During his life, Scaife was known for his financial support of conservative public policy organizations over the past four decades. He provided support for conservative and libertarian causes in the United States, mostly through the private, nonprofit foundations he controlled: the Sarah Scaife Foundation, Carthage Foundation, and Allegheny Foundation, and until 2001, the Scaife Family Foundation, now controlled by his daughter Jennie and son David.

2002

He was named to the PoliticsPA list of "Sy Snyder's Power 50" list of influential individuals in Pennsylvania politics in 2002 and 2003.

2004

In 2004, Scaife was reported to own 7.2 percent of Newsmax Media, a news-based Web site with conservative political content founded by Ruddy in 1998. In 2009, Scaife reportedly controlled 42% of NewsMax, with Ruddy the 58% majority owner, CEO and Editor.

2005

In 2005, the Pittsburgh Tribune-Review announced that operations of its suburban editions would be consolidated, with "staff reductions" in the newsrooms, Business, and circulation departments.
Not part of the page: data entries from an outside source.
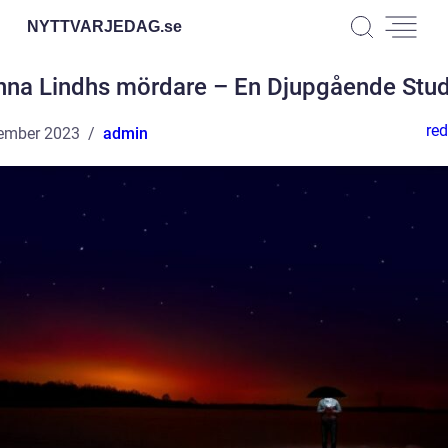
NYTTVARJEDAG.
se
nna Lindhs mördare – En Djupgående Stud
red
ember 2023
admin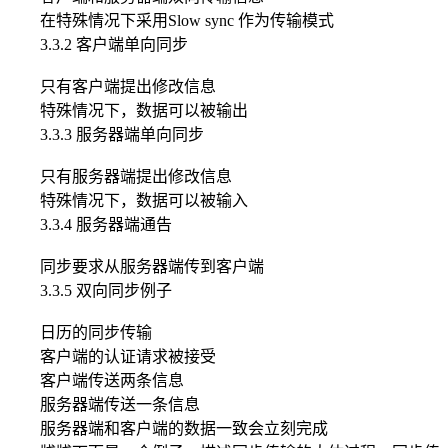
在特殊情况下采用Slow sync 作为传输模式
3.3.2 客户端单向同步
只有客户端提出修改信息
特殊情况下，数据可以被输出
3.3.3 服务器端单向同步
只有服务器端提出修改信息
特殊情况下，数据可以被输入
3.3.4 服务器端通告
同步要求从服务器端传到客户端
3.3.5 双向同步例子
日历的同步传输
客户端的认证请求被接受
客户端传送两条信息
服务器端传送一条信息
服务器端和客户端的数据一致会立刻完成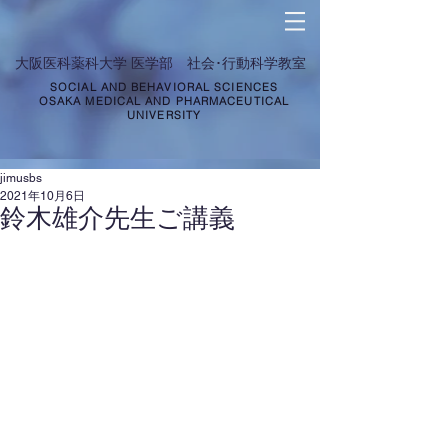
​大阪医科薬科大学 医学部 社会･行動科学教室
SOCIAL AND BEHAVIORAL SCIENCES
OSAKA MEDICAL AND PHARMACEUTICAL
UNIVERSITY
jimusbs
2021年10月6日
鈴木雄介先生ご講義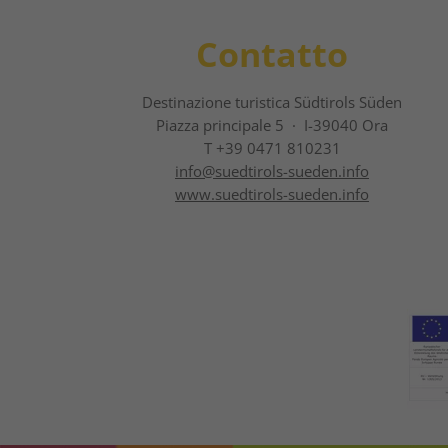
Contatto
Destinazione turistica Südtirols Süden
Piazza principale 5 · I-39040 Ora
T +39 0471 810231
info@
suedtirols-sueden.info
www.suedtirols-sueden.info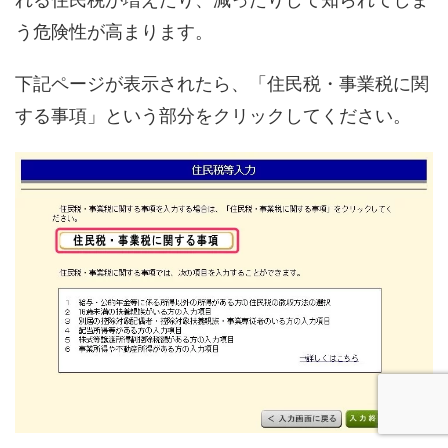
う危険性が高まります。
下記ページが表示されたら、「住民税・事業税に関
する事項」という部分をクリックしてください。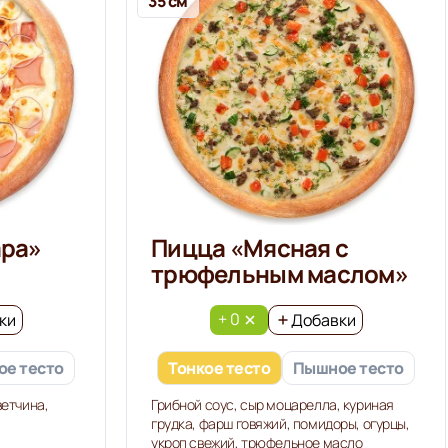
35 см
ара»
Пицца «Мясная с
трюфельным маслом»
+ 0
ки
Добавки
е тесто
Тонкое тесто
Пышное тесто
ветчина,
Грибной соус, сыр моцарелла, куриная
грудка, фарш говяжий, помидоры, огурцы,
укроп свежий, трюфельное масло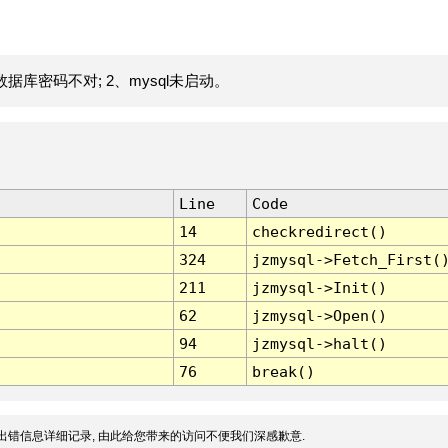
据库密码不对; 2、mysql未启动。
Line
Code
14
checkredirect()
324
jzmysql->Fetch_First(
211
jzmysql->Init()
62
jzmysql->Open()
94
jzmysql->halt()
76
break()
出错信息详细记录, 由此给您带来的访问不便我们深感歉意.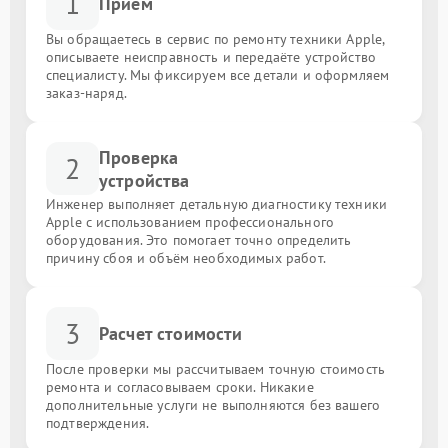
1
Приём
Вы обращаетесь в сервис по ремонту техники Apple,
описываете неисправность и передаёте устройство
специалисту. Мы фиксируем все детали и оформляем
заказ-наряд.
Проверка
2
устройства
Инженер выполняет детальную диагностику техники
Apple с использованием профессионального
оборудования. Это помогает точно определить
причину сбоя и объём необходимых работ.
3
Расчет стоимости
После проверки мы рассчитываем точную стоимость
ремонта и согласовываем сроки. Никакие
дополнительные услуги не выполняются без вашего
подтверждения.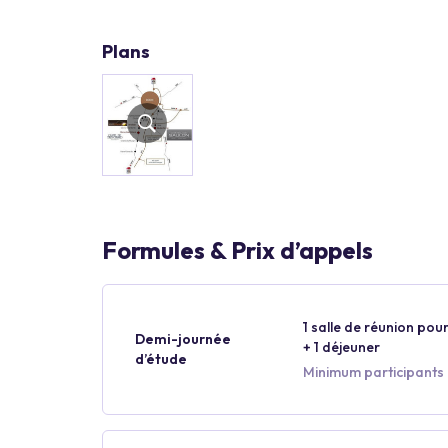
Plans
Formules & Prix d’appels
1 salle de réunion pour
Demi-journée
+ 1 déjeuner
d’étude
Minimum participants 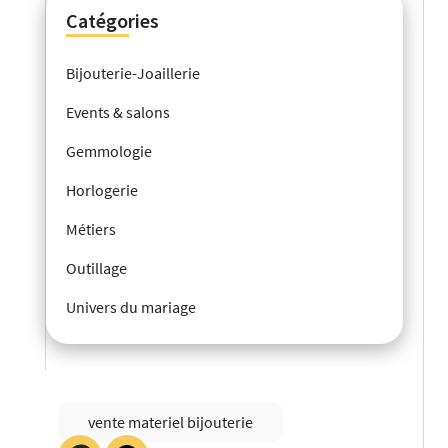
Catégories
Bijouterie-Joaillerie
Events & salons
Gemmologie
Horlogerie
Métiers
Outillage
Univers du mariage
vente materiel bijouterie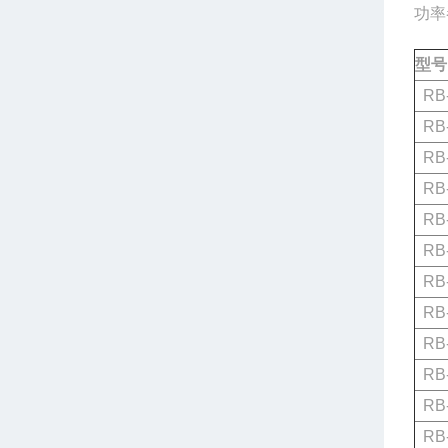
功率
型号
RB-
RB-
RB-
RB-
RB-
RB-
RB-
RB-
RB-
RB-
RB-
RB-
Two managers were laid off immediately along with several other staff members later in 2005.

2006

On April 8, 2006, the Tribune-Review published an article describing a fight between Scaife's estranged wife and three of his servants over a dog that Scaife told the New York Daily News his wife had given him. Both newspapers reported that Scaife's servants went to the hospital for scrapes and bruises after the fracas. Scaife later hung a sign on his lawn: "Wife and dog missing - reward for dog". Three days later, on April 11, Scaife confided to a gossip columnist that he and Margaret Scaife planned to divorce and that their marriage began without a prenuptial agreement. The New York Daily News column estimated his vulnerable assets at half of $1.2 billion.

2007

In September 2007, the Post-Gazette and reporter Dennis Roddy found that the Scaife divorce papers, which had been under seal, were available to the public on the Web site of the Allegheny County Prothonotary's office. The Post-Gazette made the divorce papers available in full on its site. The papers include a full list of the possessions Margaret Scaife alleged her husband had taken and was keeping from her.

2014

Scaife died after a battle with cancer on the morning of July 4, 2014 at his home, one day after his 82nd birthday. Reported by some media incorrectly as "in Squirrel Hill, Pittsburgh," his residence was on Westminster Place, in the Shadyside section of Pittsburgh. He also owned homes in Pebble Beach, California; Nantucket, Massachusetts; and Ligonier, Pennsylvania.